Income Tax Return Filing: Invested in foreign assets and stocks? Follow these steps to declare holding in ITR
Taxpayers need to mandatorily disclose investments in all their foreign assets and stocks while filing their Income Tax Return. The deadline for filing ITR, for individual taxpayers who don’t need an audit, is July 31, 2023.
Investment in foreign stocks is subject to tax for residents of India and must be reported while filing the Income Tax Return (ITR) for AY 2023-24. One can earn dividend income or capital gains, or one could also incur capital losses while investing in stocks in other countries.
The income tax return filing due date is approaching soon and you should be ready with all your investment details pertaining to assets and stocks in foreign countries.
The deadline for filing ITR, for individual taxpayers who don’t need an audit, is July 31, 2023. It is advisable to file the ITR before the last date to avoid any late filing charges.
There are specific rules to deal with the investments in foreign assets under the Income Tax Act 1961.
ITR Form to disclose foreign investments
You should choose the right ITR form to report these details in order to avoid any Income Tax notice. If a taxpayer has foreign investments, he or she will have to disclose the same in the Schedule of Foreign Assets (FA) using the Form ITR-2 or ITR-3.
Who should declare foreign assets?
Taxpayers need to mandatorily declare all their foreign assets in the ITR, and that also includes investments in US stocks or assets in any other countries. If an individual has taxable income that is below the basic exemption limit of Rs 3 lakh but has stocks in foreign countries, he or she will still need to file the ITR to disclose the stock holdings.
Foreign stocks have to be declared in the ITR every year until the taxpayer has their name on it. In case of failure to declare the foreign stocks or any foreign asset like real estate, bank deposits, accounts, or insurance policies, the taxpayer will be liable to inspection by the tax department under the Black Money and Imposition of Tax Act, 2015. Besides the scrutiny, they can be penalised with up to Rs 10 lakh fine.
Taxation for foreign investments and stocks
In India, when a foreign stock is sold after a term of two years, the profit earned from it is treated as long-term capital gains (LTCG) and is taxed at 20 percent (surcharge extra), with indexation benefit. While short-term capital gains (STCG) are taxed at the income slab rates. There is no tax liability on capital gains for the foreign-born.

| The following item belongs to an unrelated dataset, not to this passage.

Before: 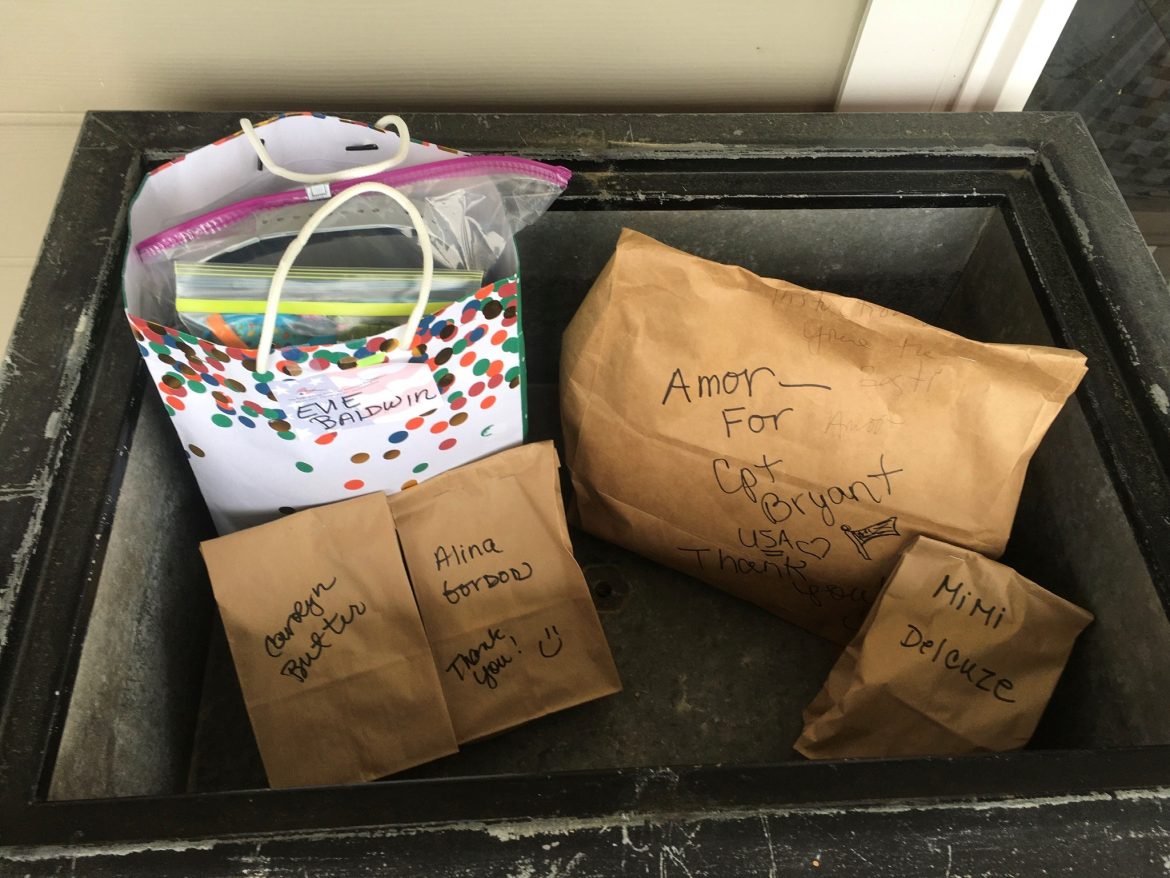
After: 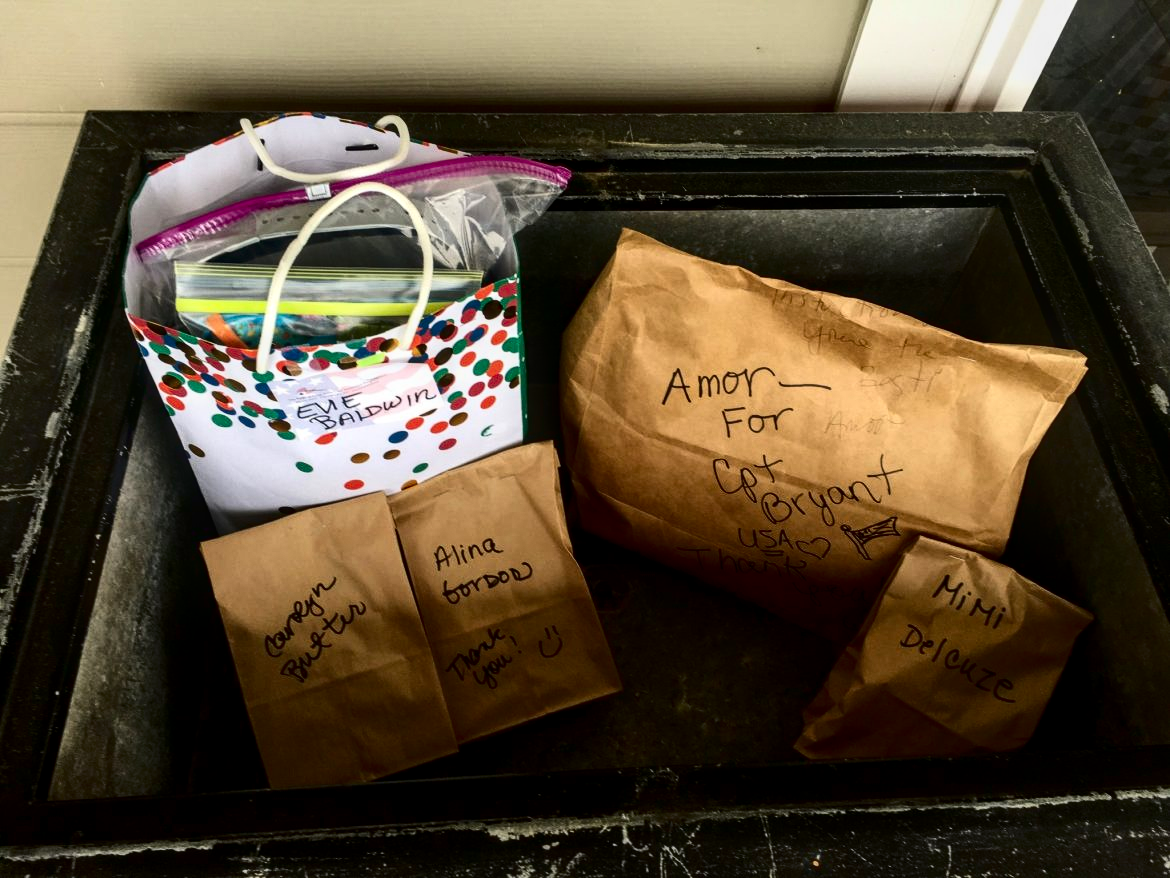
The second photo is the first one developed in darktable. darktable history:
contrast brightness saturation: contrast 0.24, brightness -0.24, saturation 0.14
local contrast: detail 130%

Also, the dividend income earned on foreign investments is taxed at the pre-defined tax slab rates in India. In the US, when the dividend is paid, the government withholds a flat 25 percent as tax. India has a Double Taxation Avoidance Agreement (DTAA) with the US, due to which one can claim the tax paid in the US to avoid the tax liability in India while filing the ITR.
Tax reporting in ITR
Disclosing the foreign investments and stocks initiated in the year they were bought They should be disclosed in table A3 under schedule FA, and the values of the assets should be declared in Indian currency, i.e., rupees, after the conversion and should not be shown in the foreign currency.
However, reporting dividends in ITR is somehow complex. They should be declared as income from other sources in the year in which they are paid, and applicable tax should be paid on the same. Dividends are taxable in the year of accrual and do not necessarily depend on any displacement of the same in India. In situations where the tax is withheld in the country and the dividend is paid, the tax should be claimed as a deduction in the ITR in India to avoid any double taxes.
For the taxpayers, in the case of foreign assets, the ITR form requires the disclosure of assets held at any time during the calendar year. For example, when filing ITR for assessment year 2023–24, one needs to declare all the foreign assets held from January 1, 2022, to December 31, 2022. This is done as most countries follow the calendar year for assessment, unlike India, where the financial year is April 1 to March 31.
Hence, if one has bought foreign stocks in March 2022, it will be declared in Schedule FA even if it falls in FY22 as per India’s fiscal calendar. And investment or stocks or any other assets acquired in between January and March this year are not required to be declared during the current ITR filing.